Trident: not as future-proof as our politicians like to pretend

The UK’s possession of nuclear weapons is often justified in terms of uncertainty about the future. However, developments at home and abroad may one day make the UK’s Trident weapons system politically (and legally) impossible.

The UK’s possession of nuclear weapons is often justified in terms of uncertainty about the future. However, developments at home and abroad may one day make the UK’s Trident weapons system politically (and legally) impossible

Over the years, governments have defended plans to replace the ageing Trident weapons system by reference to unspecified future threats.

In the foreword to a 2006 White Paper advocating the principle of Trident replacement, Tony Blair wrote:

“We believe that an independent British nuclear deterrent is an essential part of our insurance against the uncertainties and risks of the future.”

Similarly, in an interview with the Daily Mail, David Cameron said:

“How can anyone be confident that the global security environment will not change in the next 10 years? This is not the time to be letting our guard down.”

Despite these appeals to vagueness, the continuation and replacement of Trident is likely to face challenge on at least two fronts.

Firstly, Scotland does not seem to like nuclear weapons. The latest British Social Attitudes report shows at least the balance of opinion in Scotland is opposed to UK nukes. Plans to replace Trident, which assume its basing at a facility on the estuary of the River Clyde, will continue to be politically contentious in Scotland and may be impossible to accomplish in the event of another independence referendum (in, say, 10 to 20 years).

Secondly, many non-weapon states are impatient with our phallic exhibitionism. Last week, over 155 states released a statement expressing their ‘deep concern’ about the ‘the catastrophic humanitarian consequences of nuclear weapons’.

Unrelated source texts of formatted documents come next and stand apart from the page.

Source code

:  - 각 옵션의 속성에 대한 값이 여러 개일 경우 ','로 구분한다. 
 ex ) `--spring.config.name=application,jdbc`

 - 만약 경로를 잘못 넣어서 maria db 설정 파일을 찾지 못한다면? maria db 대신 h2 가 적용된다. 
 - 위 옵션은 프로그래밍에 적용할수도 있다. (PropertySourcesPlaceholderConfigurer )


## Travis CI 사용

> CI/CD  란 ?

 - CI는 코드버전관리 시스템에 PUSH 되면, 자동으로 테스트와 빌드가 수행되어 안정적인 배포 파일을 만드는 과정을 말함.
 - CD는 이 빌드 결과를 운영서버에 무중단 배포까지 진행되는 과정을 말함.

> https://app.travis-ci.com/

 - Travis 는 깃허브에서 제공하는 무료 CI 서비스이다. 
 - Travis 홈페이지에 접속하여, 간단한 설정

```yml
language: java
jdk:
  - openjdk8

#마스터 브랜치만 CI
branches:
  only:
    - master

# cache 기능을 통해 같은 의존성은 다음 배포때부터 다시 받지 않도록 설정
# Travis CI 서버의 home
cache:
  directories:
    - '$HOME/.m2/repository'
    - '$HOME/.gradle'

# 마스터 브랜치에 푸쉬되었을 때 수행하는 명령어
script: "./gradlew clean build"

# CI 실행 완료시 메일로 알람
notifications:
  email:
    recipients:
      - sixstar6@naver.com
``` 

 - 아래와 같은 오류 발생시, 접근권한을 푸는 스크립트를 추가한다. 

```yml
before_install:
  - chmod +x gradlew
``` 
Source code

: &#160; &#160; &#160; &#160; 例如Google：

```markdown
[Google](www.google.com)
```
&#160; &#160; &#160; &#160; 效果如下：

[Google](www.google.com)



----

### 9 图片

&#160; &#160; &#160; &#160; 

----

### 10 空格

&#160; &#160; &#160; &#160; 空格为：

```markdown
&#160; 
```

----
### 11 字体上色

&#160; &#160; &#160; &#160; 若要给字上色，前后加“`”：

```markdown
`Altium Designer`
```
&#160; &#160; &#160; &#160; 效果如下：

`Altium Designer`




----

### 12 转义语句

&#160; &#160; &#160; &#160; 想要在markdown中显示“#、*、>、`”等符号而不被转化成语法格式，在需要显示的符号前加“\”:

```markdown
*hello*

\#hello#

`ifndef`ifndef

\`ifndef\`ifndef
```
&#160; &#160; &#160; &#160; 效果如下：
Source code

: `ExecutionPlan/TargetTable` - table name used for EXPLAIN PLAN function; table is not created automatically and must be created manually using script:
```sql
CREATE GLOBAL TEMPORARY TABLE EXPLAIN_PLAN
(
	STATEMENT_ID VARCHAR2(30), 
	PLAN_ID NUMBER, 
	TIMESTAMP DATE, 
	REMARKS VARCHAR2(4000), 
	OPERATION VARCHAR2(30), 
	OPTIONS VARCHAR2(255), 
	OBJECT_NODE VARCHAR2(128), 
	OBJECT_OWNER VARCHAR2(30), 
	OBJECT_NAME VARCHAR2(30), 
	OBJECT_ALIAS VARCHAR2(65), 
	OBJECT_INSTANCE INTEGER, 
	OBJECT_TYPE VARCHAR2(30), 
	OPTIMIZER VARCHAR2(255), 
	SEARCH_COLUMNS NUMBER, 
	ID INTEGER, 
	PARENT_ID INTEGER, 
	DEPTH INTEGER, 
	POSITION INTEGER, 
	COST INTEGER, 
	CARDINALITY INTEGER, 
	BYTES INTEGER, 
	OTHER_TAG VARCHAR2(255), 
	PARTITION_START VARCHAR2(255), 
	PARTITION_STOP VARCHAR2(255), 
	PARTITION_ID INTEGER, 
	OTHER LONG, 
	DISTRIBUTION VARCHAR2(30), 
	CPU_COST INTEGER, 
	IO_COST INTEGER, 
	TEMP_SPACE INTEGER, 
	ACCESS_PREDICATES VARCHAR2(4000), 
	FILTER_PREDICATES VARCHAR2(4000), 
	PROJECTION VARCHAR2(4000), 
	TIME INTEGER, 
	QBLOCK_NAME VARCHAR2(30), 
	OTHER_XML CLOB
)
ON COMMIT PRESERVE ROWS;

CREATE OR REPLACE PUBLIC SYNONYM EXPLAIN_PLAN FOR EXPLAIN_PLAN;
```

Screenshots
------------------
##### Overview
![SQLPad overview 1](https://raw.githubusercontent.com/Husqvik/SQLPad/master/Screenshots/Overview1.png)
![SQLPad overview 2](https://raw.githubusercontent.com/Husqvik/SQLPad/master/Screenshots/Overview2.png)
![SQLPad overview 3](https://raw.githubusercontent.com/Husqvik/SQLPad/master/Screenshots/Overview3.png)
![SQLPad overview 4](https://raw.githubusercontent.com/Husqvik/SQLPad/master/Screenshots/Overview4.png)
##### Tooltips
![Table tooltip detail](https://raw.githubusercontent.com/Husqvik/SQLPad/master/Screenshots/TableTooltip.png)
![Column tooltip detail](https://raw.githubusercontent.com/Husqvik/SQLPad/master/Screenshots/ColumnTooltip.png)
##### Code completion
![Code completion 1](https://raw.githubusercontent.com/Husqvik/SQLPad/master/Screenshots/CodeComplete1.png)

These states are being encouraged by a group of NGOs, such as the ICRC, ICAN and Article 36, whom believe a treaty (similar to the cluster munitions ban) could be developed to outlaw nuclear weapons. Such a move would be tricky for the UK: a ban would not require the acquiescence of the nuclear-armed states but would have diplomatic, legal and political effects on them.

Despite its commitment to Trident replacement, Labour’s National Policy Forum (NPF) appears to acknowledge the possibility and even value of such change in International Humanitarian Law. In its latest (and last pre-election) report, the NPF stated that Labour:

“… recognises the success of past international bans on weapons of mass destruction such as landmines, cluster munitions, chemical and biological weapons. The Non-Proliferation Treaty Conference 2015 will be a key moment for a Labour Government to show leadership in achieving progress on global disarmament and anti-proliferation measures.”

These developments imply Trident or its successor will face challenge. The future, it seems, is uncertain.

9 Responses to “Trident: not as future-proof as our politicians like to pretend”

  1. Leon Wolfeson

    Great, so let’s get UNSC reform done so we can look at nuclear disarmament!
    In that order.

  2. Julia

    “A country of Foodbanks defended by nukes”
    Labour should be ashamed of their support for the Trident replacement.

  3. seydlitz

    it is not independant the missiles are serviced by the U.S.,the submarines rely on U.S technology and need U S permission to be used.

  4. Tim Mann

    Leon Wolfeson – Yes! Then we can look Iran, Israel, et al in the face with, for once in our lives, the moral high hand!

  5. Guest

    Er..
    No.

    See, there treaties which ban making and testing nuclear weapons. Countries chose to be a party to those treaties.

    Iran is a party to them.
    Israel is not.

    There is a massive, massive difference.

  6. Guest

    No, you should be ashamed for falling for the Tory line of refusal to invest in Britain’s future.

  7. Tim Mann

    A fair cop, Leon. I stand corrected.

  8. iamlegend

    In the current political world stage a ban is highly unlikely to happen, and that’s a shame.

  9. Poseiden

    Reading the article that has been produced by a young
    person who realises that some 71 years ago a World War ended. This war was
    supposed to be the war to end all wars. Unfortunately, our politicians (of
    various political persuasions) have interfered in other Countries political
    problems.

    We should have kept our political ideas for these
    countries to ourselves. Interference in matter that does not concern us can
    only lead to conflict.

    On the stance of whether nuclear defence is required as a
    deterrent against attack on the United Kingdom. I am from the old school, and
    while my opinion may or may not be in line with today’s youngsters. However, I am of the opinion that I would
    rather enter the arena with both arms free, rather than one arm tied behind
    me.

    Reading What Andrew’s believes as given me something to
    dwell on do we need to spend all those billions on creating a greater
    destructive device. When the current version is a deterrent.